## Goal of the exercise
Among the entries below, find the lines with the word "CROSS" and copy them.

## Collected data
——

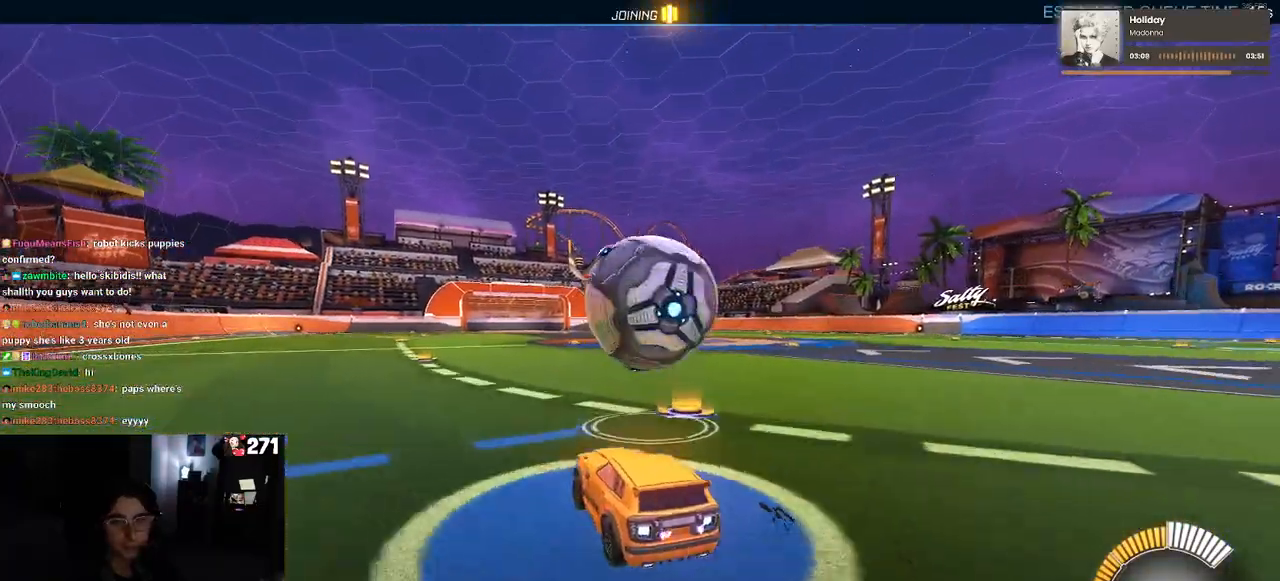
{"buttons": ["L1", "R2"], "left_stick": "down-right", "right_stick": "center", "events": [[83, "left_stick", "down-right"], [217, "CROSS", "down"], [383, "L1", "down"], [467, "CROSS", "up"]]}
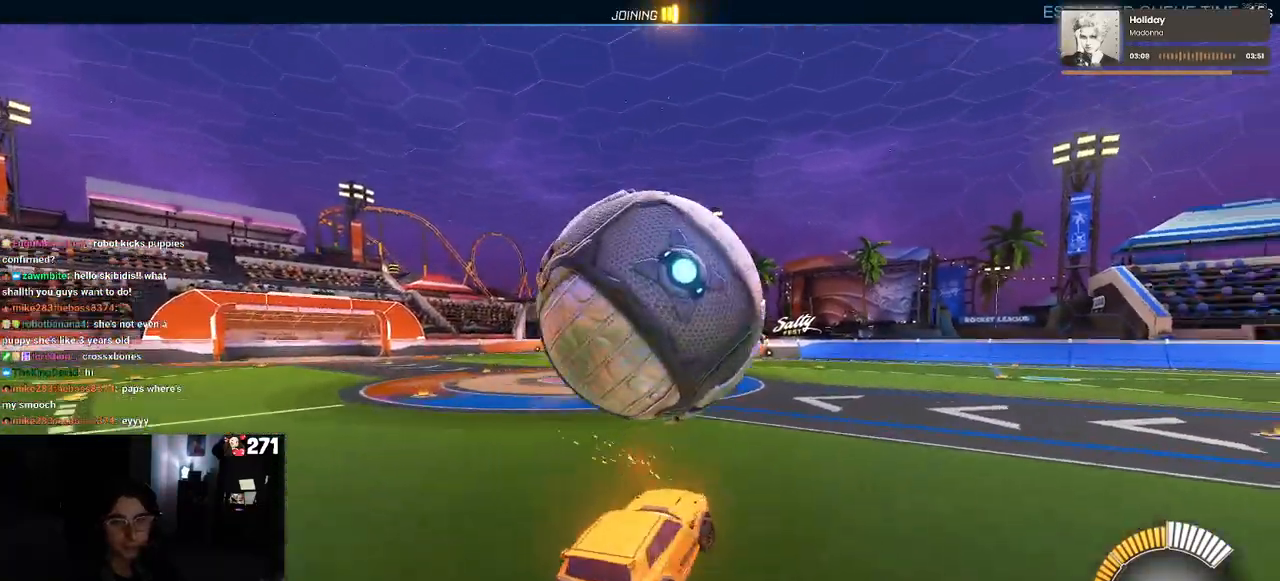
{"buttons": ["L1", "R1", "R2"], "left_stick": "up", "right_stick": "center", "events": [[83, "left_stick", "right"], [150, "R1", "down"], [333, "left_stick", "up-right"], [450, "left_stick", "up"]]}
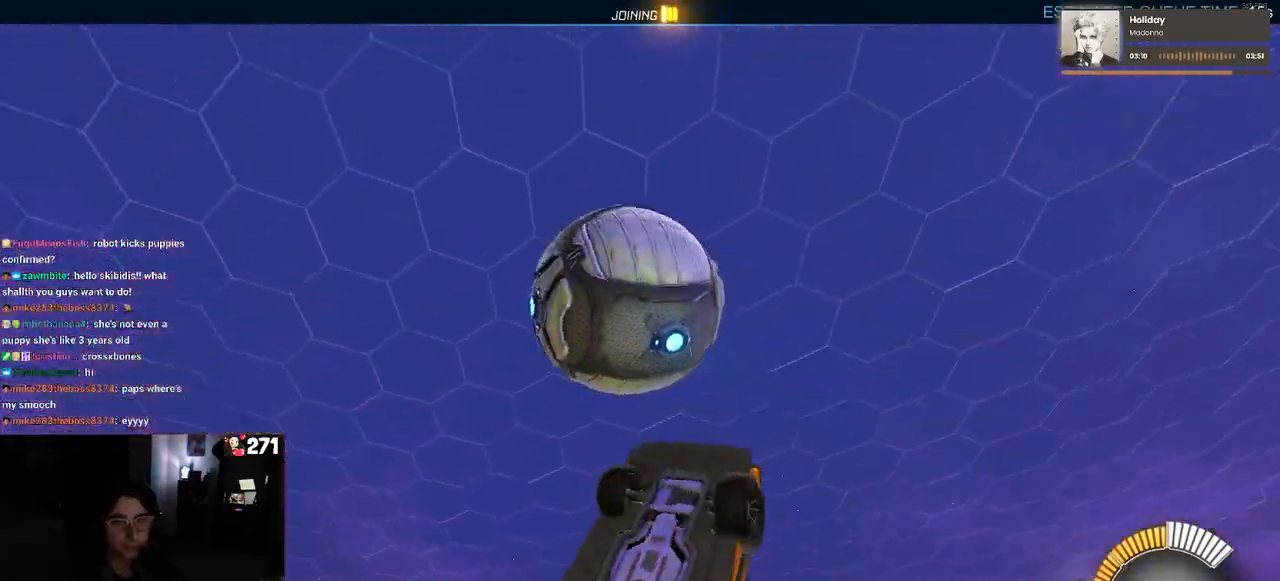
{"buttons": ["L1", "R2"], "left_stick": "left", "right_stick": "center", "events": [[67, "left_stick", "up-left"], [300, "R1", "up"], [333, "left_stick", "left"]]}
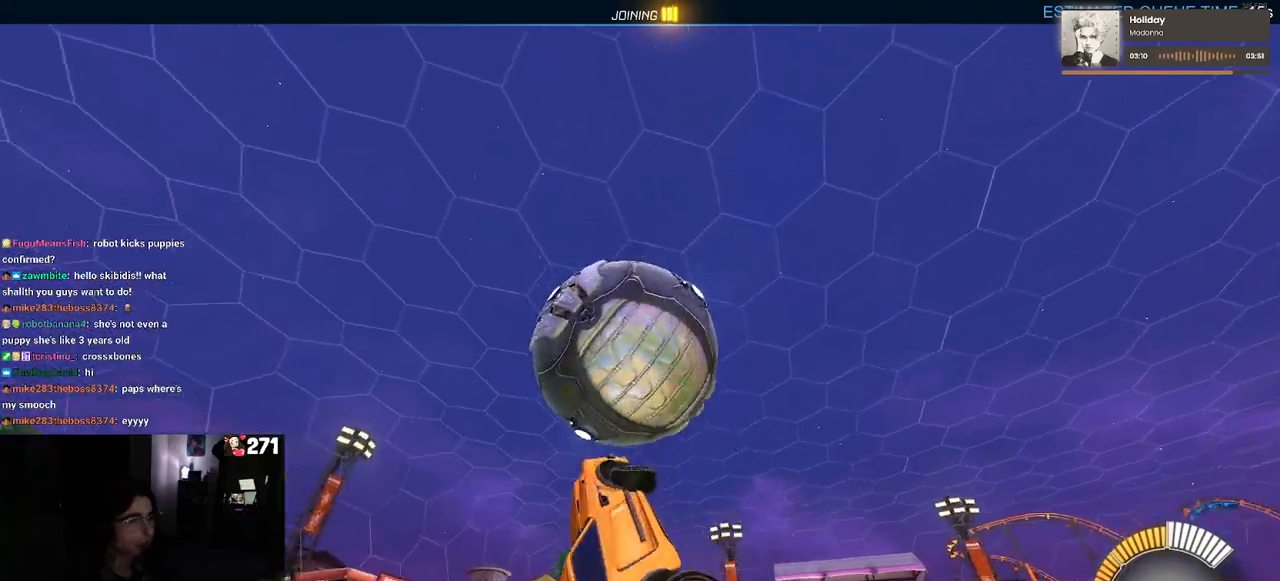
{"buttons": ["R1", "R2"], "left_stick": "down-right", "right_stick": "center", "events": [[100, "L1", "up"], [133, "left_stick", "up-left"], [183, "R1", "down"], [250, "CROSS", "down"], [350, "left_stick", "center"], [383, "CROSS", "up"], [400, "left_stick", "down-right"]]}
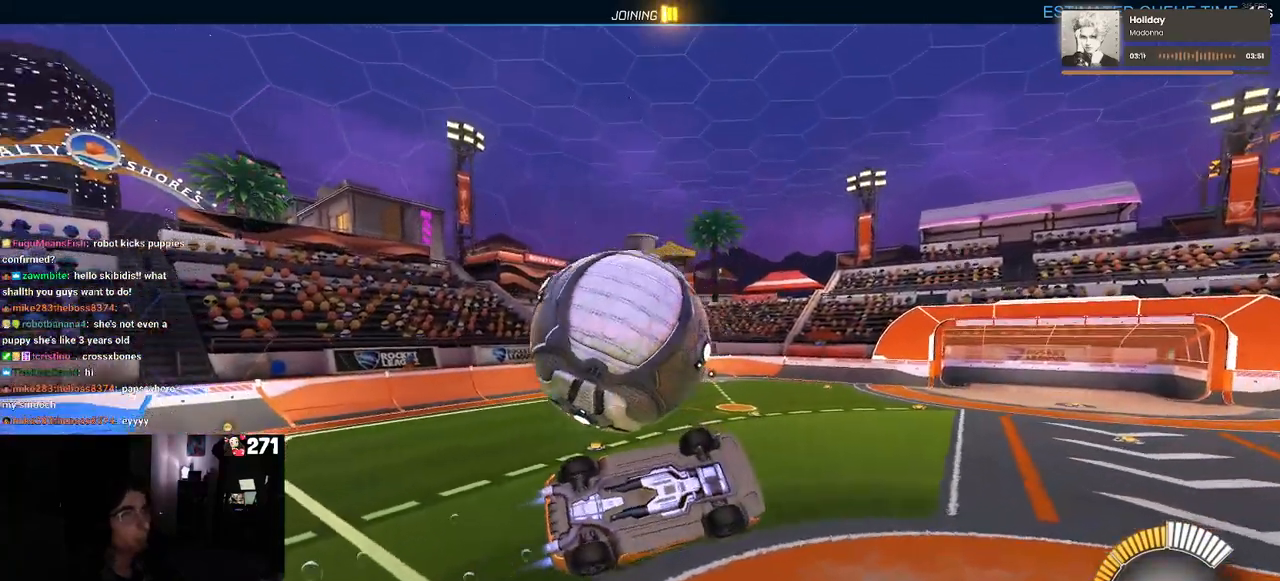
{"buttons": [], "left_stick": "center", "right_stick": "center", "events": [[50, "R1", "up"], [117, "left_stick", "center"], [183, "R2", "up"]]}
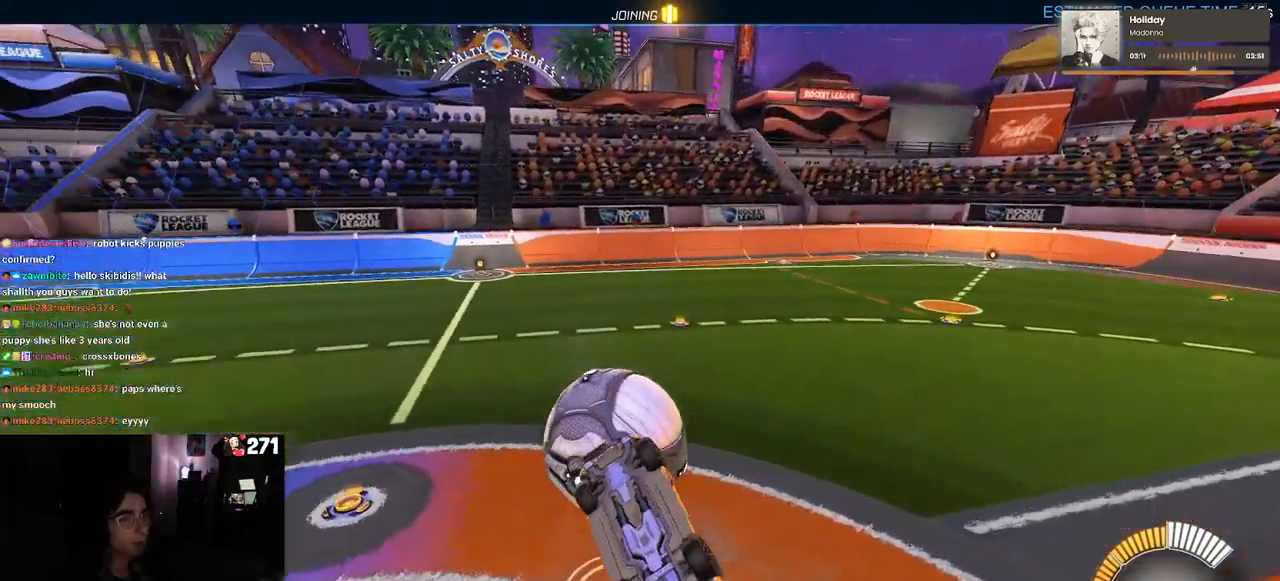
{"buttons": [], "left_stick": "center", "right_stick": "center", "events": []}
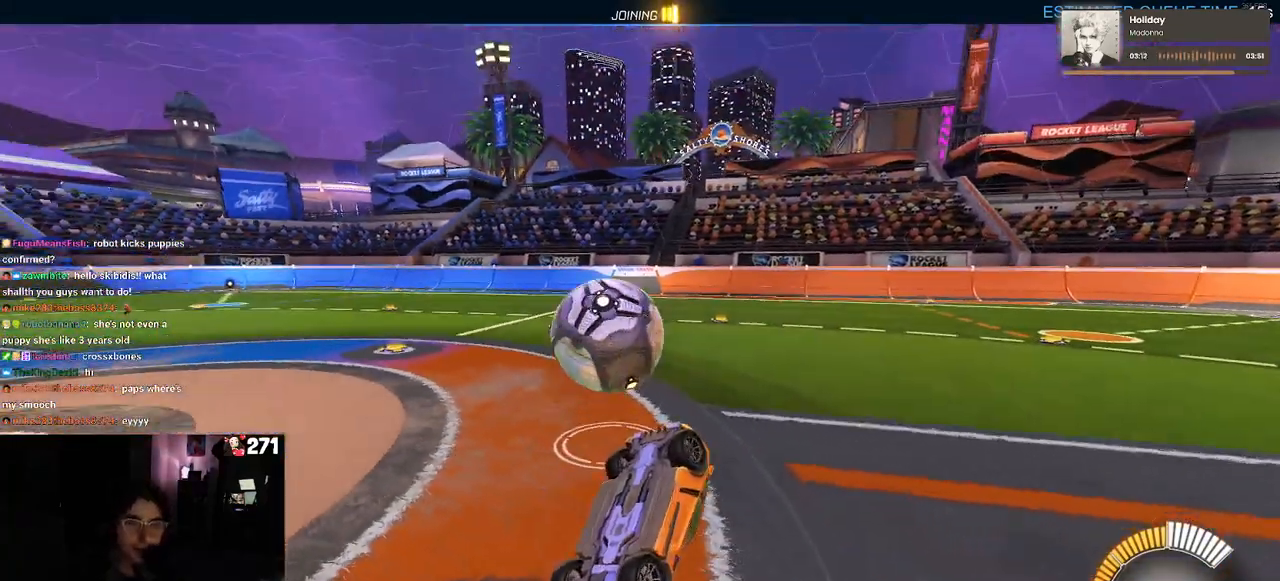
{"buttons": [], "left_stick": "center", "right_stick": "center", "events": []}
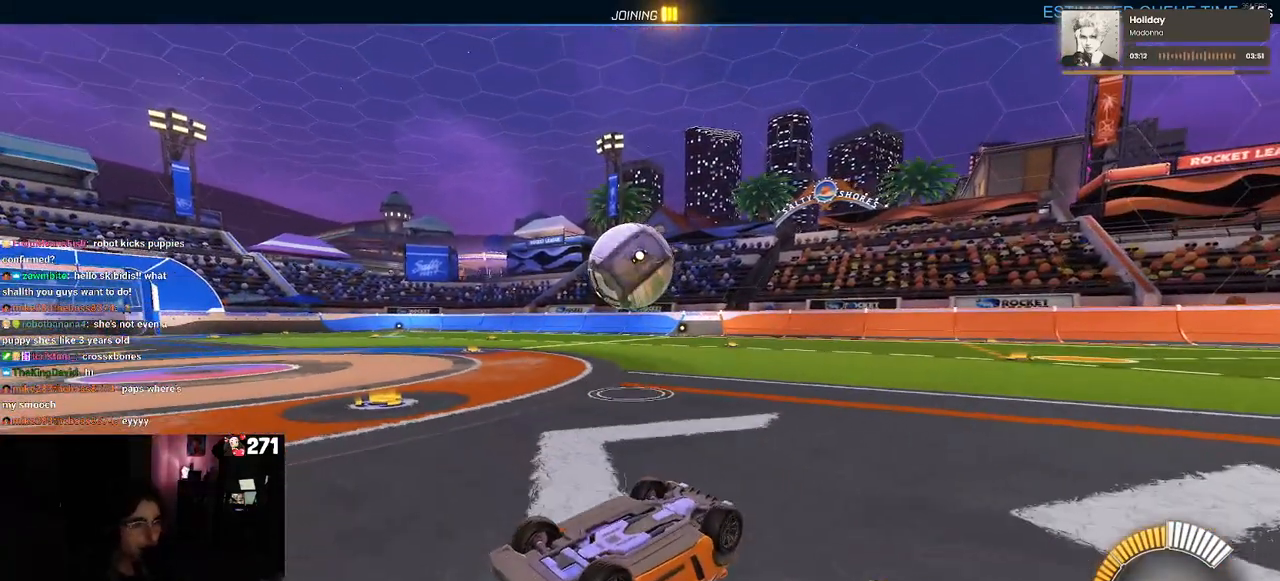
{"buttons": [], "left_stick": "center", "right_stick": "center", "events": []}
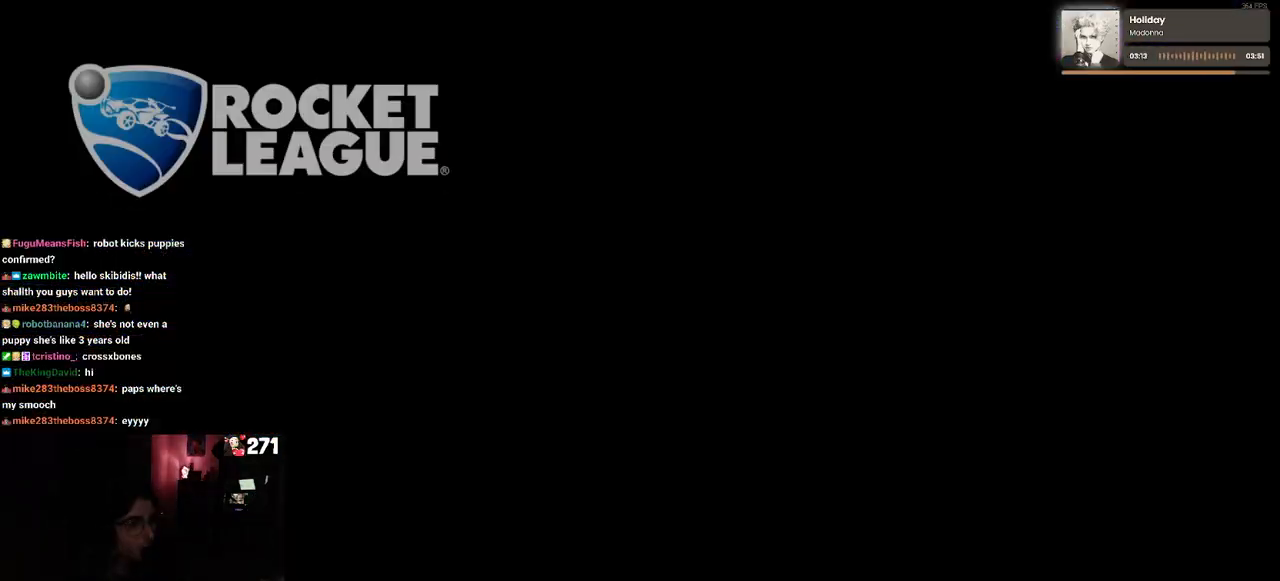
{"buttons": ["CROSS"], "left_stick": "center", "right_stick": "center", "events": [[183, "CROSS", "down"], [350, "CROSS", "up"], [500, "CROSS", "down"]]}
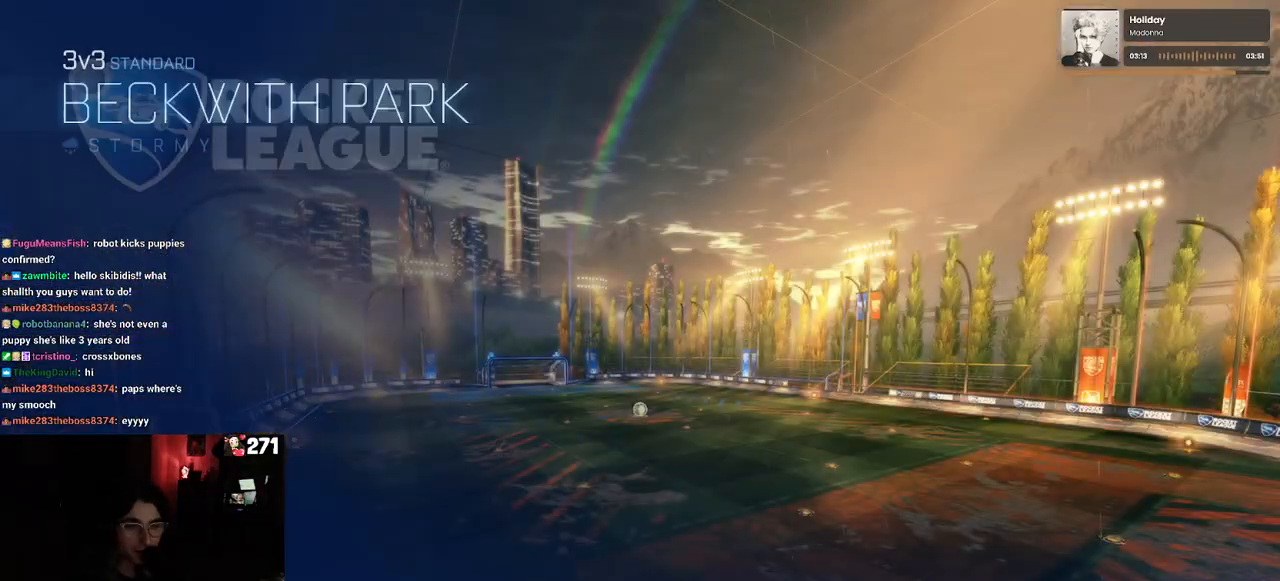
{"buttons": ["CROSS"], "left_stick": "center", "right_stick": "center", "events": [[83, "CROSS", "up"], [217, "CROSS", "down"], [383, "CROSS", "up"], [483, "CROSS", "down"]]}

——

## Exercise response
{"buttons": ["L1", "R2"], "left_stick": "down-right", "right_stick": "center", "events": [[83, "left_stick", "down-right"], [217, "CROSS", "down"], [383, "L1", "down"], [467, "CROSS", "up"]]}
{"buttons": ["R1", "R2"], "left_stick": "down-right", "right_stick": "center", "events": [[100, "L1", "up"], [133, "left_stick", "up-left"], [183, "R1", "down"], [250, "CROSS", "down"], [350, "left_stick", "center"], [383, "CROSS", "up"], [400, "left_stick", "down-right"]]}
{"buttons": ["CROSS"], "left_stick": "center", "right_stick": "center", "events": [[183, "CROSS", "down"], [350, "CROSS", "up"], [500, "CROSS", "down"]]}
{"buttons": ["CROSS"], "left_stick": "center", "right_stick": "center", "events": [[83, "CROSS", "up"], [217, "CROSS", "down"], [383, "CROSS", "up"], [483, "CROSS", "down"]]}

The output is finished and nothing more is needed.